## Work order A
Using the Rev protein excerpt below, answer each question briefly.
(i) Which database supplied the sequences that were analyzed?
(ii) What kind of Rev protein sequences were generated and compared across the HIV-1 group M clades?
(iii) What does the abbreviation CSSs stand for?
## Work order B
For each statement, say whether it agrees with the Rev protein excerpt below. Answer yes or no, and quote the words of the excerpt that decide it.
(i) The study examined HIV-1 variants in group O.
(ii) The protein variability index was calculated in each HIV-1 clade.
(iii) The method for calculating clade-specific changes follows a study by Troyano-Hernaez et al.

## Quoted passage
The aim of this study was to evaluate the genetic diversity of the Rev protein in different HIV-1 variants in group M through analysis of the sequences available in the Los Alamos National Laboratory HIV Sequence Database.
2. Materials and Methods
2.1. Strategy for Analysis
In this study, consensus sequences of the Rev protein in different clades of HIV-1 group M were generated and compared. In each of the HIV-1 clades (subtypes or CRFs), the level of amino acid (aa) changes, aa diversity, and the protein variability index were calculated and compared in each Rev residue and each region of its domains. Also, aa conservation and changes specific to individual HIV-1 clades (so-called clade-specific amino acid substitutions, CSSs) were calculated, as described in the study by Troyano-Hernaez et al. [26].

## Data supplied
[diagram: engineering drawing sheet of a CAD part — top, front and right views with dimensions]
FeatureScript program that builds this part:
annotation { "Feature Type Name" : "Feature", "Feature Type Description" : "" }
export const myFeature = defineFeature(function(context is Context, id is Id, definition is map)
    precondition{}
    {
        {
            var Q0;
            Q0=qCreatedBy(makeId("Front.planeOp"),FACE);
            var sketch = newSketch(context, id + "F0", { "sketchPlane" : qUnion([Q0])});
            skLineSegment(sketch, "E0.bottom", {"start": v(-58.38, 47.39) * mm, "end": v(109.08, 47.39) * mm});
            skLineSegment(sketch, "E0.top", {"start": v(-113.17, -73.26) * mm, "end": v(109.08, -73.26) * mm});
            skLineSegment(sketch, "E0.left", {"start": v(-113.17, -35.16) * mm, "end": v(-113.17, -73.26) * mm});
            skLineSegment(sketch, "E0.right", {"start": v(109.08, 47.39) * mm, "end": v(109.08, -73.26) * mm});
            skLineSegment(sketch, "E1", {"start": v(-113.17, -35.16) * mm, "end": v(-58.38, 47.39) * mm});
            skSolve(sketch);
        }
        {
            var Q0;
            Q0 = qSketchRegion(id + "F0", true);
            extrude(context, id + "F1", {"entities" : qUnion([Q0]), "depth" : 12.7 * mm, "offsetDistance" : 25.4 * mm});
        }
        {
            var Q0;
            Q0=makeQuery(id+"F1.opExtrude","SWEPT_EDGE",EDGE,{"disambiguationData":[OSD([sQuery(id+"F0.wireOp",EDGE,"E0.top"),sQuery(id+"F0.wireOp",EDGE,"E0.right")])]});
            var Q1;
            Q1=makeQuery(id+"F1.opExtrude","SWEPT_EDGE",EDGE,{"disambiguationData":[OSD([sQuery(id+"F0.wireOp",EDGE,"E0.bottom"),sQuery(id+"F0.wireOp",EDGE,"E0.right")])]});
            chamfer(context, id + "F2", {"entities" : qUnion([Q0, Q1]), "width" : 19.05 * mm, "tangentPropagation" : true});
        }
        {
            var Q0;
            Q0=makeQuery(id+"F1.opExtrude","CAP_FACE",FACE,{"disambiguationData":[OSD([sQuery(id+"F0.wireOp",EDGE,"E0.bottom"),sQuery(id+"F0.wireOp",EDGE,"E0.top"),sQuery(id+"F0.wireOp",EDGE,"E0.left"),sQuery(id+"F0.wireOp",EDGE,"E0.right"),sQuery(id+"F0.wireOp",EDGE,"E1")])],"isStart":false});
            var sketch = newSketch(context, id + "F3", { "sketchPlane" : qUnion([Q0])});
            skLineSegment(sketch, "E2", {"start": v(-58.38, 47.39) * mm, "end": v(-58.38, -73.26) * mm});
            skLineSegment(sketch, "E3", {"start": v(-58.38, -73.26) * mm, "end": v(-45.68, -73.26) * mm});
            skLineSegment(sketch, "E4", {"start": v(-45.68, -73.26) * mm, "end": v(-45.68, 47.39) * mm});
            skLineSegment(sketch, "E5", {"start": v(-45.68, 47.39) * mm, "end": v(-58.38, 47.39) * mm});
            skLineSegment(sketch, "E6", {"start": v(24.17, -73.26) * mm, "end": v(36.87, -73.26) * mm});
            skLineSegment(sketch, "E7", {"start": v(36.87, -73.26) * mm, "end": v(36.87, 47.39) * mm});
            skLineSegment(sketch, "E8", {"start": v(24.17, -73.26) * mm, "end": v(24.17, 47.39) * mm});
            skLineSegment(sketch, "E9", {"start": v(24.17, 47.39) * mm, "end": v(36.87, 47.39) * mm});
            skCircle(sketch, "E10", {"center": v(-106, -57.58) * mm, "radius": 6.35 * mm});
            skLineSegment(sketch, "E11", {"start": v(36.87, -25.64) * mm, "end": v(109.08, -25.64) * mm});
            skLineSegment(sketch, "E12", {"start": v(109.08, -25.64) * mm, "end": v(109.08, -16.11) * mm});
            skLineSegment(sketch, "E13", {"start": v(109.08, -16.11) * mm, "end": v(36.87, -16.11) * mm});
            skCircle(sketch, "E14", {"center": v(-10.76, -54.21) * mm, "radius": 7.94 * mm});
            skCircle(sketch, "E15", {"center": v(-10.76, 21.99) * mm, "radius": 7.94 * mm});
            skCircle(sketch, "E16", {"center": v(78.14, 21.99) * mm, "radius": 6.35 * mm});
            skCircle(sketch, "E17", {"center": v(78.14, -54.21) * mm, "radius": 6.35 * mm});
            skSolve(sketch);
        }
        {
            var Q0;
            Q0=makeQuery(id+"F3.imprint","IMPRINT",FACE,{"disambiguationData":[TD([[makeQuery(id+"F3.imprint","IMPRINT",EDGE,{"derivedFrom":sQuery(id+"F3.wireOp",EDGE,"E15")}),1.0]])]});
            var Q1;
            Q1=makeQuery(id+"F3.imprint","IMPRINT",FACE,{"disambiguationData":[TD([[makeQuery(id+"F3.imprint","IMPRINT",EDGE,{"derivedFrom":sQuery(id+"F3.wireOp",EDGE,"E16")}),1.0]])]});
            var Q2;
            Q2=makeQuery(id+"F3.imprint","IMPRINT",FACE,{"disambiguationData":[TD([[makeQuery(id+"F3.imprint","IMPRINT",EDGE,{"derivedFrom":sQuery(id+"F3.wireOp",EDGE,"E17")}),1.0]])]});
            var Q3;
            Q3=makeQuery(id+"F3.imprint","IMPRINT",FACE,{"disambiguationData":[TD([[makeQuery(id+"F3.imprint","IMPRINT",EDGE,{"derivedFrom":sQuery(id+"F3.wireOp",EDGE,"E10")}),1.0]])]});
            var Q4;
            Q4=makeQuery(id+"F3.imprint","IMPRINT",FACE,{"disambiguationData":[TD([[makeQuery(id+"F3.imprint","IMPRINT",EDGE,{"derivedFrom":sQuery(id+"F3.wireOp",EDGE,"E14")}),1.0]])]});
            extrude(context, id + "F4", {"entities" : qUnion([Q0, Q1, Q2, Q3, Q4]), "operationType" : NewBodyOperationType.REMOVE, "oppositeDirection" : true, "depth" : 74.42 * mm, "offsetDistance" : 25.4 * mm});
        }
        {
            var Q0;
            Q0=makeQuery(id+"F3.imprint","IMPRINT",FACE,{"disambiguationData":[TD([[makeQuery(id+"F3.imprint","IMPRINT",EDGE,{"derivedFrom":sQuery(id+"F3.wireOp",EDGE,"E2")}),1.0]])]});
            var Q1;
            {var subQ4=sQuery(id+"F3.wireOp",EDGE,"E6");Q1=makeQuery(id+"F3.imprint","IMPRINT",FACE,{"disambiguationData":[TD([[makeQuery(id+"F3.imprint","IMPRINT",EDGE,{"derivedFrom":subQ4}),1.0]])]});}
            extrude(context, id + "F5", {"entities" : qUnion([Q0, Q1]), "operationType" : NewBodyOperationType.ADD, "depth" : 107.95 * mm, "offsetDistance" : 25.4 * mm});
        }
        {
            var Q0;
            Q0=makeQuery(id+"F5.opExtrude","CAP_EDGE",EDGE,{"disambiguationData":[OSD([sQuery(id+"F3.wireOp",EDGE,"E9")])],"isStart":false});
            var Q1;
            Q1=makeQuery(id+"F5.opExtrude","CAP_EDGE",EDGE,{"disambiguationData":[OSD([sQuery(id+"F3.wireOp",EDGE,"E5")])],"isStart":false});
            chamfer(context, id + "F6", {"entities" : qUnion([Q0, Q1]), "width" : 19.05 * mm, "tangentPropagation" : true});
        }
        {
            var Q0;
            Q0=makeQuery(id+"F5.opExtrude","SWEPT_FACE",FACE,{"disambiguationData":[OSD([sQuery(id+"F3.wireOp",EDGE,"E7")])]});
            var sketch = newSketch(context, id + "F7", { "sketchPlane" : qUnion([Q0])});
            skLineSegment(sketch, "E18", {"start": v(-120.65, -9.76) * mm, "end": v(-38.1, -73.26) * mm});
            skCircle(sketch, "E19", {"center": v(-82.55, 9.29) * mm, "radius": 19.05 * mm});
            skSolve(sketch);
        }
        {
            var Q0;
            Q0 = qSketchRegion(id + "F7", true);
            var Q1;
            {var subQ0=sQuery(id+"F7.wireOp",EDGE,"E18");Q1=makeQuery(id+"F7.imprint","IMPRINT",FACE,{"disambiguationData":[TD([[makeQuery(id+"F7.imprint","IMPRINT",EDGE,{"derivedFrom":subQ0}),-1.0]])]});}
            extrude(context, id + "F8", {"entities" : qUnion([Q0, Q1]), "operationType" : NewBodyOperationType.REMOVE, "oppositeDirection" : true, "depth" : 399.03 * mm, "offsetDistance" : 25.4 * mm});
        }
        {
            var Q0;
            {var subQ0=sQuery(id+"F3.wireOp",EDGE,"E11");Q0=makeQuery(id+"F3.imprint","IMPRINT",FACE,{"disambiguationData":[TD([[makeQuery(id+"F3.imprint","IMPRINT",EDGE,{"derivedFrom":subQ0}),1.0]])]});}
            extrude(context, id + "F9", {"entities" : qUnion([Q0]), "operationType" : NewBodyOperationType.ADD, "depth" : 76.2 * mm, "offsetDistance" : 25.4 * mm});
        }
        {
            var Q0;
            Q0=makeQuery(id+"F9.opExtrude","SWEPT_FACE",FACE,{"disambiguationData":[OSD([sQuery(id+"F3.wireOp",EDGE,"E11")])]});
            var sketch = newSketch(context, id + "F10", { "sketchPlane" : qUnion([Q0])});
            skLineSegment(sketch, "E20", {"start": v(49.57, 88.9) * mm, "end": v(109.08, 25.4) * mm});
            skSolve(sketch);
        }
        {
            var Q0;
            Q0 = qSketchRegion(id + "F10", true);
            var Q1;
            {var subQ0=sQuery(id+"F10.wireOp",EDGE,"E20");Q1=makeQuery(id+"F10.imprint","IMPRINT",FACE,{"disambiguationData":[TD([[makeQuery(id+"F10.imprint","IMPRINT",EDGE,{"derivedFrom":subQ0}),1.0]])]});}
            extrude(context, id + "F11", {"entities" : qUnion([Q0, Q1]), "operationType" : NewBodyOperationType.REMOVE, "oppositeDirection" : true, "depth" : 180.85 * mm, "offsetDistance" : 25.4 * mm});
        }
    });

## Answer A
(i) The Los Alamos National Laboratory HIV Sequence Database.
(ii) Consensus sequences.
(iii) Clade-specific amino acid substitutions.

## Answer B
(i) No: "different HIV-1 variants in group M"
(ii) Yes: "In each of the HIV-1 clades (subtypes or CRFs), the level of amino acid (aa) changes, aa diversity, and the protein variability index were calculated and compared"
(iii) Yes: "as described in the study by Troyano-Hernaez et al. [26]"